Those smelters, the first ones built from the ground up by Alcoa in 20 years, will replace mothballed capacity in several states of the U.S., especially in the Pacific Northwest where high energy prices have made them too costly to operate.
Under a preliminary agreement, the Caribbean plant would produce about 250,000 metric tons of aluminum annually, with Alcoa owning 60% of the plant and the government owning 40%. The government has options to buy as much as 100,000 metric tons of aluminum a year to sell to other Caribbean manufacturing sectors or back to Alcoa. The plant will use low-cost electrical power converted from the country's natural-gas fields.
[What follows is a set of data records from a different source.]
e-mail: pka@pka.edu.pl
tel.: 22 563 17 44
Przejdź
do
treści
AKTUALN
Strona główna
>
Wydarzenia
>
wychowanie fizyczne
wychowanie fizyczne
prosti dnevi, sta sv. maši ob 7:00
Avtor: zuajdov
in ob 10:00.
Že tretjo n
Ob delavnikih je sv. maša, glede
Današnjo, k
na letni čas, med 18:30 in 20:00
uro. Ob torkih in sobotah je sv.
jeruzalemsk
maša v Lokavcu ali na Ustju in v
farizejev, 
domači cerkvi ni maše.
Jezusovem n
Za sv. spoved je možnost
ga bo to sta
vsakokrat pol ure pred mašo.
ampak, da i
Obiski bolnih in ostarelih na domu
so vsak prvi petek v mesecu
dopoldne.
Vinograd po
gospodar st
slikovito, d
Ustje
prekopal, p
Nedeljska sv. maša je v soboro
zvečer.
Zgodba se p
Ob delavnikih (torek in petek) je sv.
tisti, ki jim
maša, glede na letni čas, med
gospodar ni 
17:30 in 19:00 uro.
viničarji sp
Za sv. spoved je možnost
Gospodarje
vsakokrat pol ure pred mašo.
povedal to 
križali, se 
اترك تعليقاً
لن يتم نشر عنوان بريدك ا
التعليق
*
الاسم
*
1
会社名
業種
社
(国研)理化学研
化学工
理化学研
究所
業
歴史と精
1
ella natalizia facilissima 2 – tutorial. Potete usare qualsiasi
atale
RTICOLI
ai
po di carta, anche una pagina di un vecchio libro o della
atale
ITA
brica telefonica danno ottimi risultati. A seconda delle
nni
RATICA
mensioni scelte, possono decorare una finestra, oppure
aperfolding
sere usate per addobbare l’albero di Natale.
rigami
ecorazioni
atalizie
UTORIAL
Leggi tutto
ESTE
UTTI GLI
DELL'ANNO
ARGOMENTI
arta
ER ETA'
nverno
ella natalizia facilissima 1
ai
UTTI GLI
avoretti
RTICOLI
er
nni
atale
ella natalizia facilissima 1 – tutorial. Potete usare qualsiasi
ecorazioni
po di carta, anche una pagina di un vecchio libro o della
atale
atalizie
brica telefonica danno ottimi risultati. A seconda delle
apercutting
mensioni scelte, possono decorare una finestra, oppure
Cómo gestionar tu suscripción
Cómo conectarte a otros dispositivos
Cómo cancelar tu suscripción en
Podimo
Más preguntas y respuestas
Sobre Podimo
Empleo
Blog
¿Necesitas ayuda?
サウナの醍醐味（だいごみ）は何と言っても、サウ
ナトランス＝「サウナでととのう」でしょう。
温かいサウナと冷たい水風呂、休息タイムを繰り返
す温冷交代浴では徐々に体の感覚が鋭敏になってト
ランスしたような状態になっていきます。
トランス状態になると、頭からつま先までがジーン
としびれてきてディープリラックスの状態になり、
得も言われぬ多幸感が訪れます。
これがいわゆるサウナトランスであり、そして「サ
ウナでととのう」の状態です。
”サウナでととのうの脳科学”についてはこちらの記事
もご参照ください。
The new plant will be able to tap into Alcoa's established raw-materials base in the Caribbean. The company has bauxite mining operations located in nearby Suriname and alumina-refining plants in Suriname and in Jamaica, which process bauxite into the white powdery alumina that is smelted to make aluminum.
The company said it also is looking at smelter projects in China, Brunei, Bahrain, Brazil and Canada. "We are looking anyplace in the world where there is competitively priced energy," said a spokesman, Kevin Lowery.
Analysts say aluminum companies are trying to stake claims to low-cost energy regions before competitors can. Last month, ZAO Russian Aluminum, the world's second-largest producer of primary aluminum, bought a 65% stake in a Jamaican mining and refining company.
Global aluminum capacity has grown in the past five years to 30.4 million metric tons annually in 2003, up 20% from 25.4 million metric tons in 1999. "We would like to capture some of that growth," said Mike Baltzel, president of primary development at Alcoa. Prices have risen 30% in the spot market in the past year and supply is expected to dwindle in 2004 and 2005 as some plants face difficulties in getting low-cost electricity.
In the Pacific Northwest where energy costs have soared, eight of 10 aluminum smelters have been idled or permanently closed in the past few years. Alcoa has idled three U.S. plants with about 625,000 metric tons of production since 2000, including those in Baden, N.C., and Ferndale and Wenatchee, both in Washington state.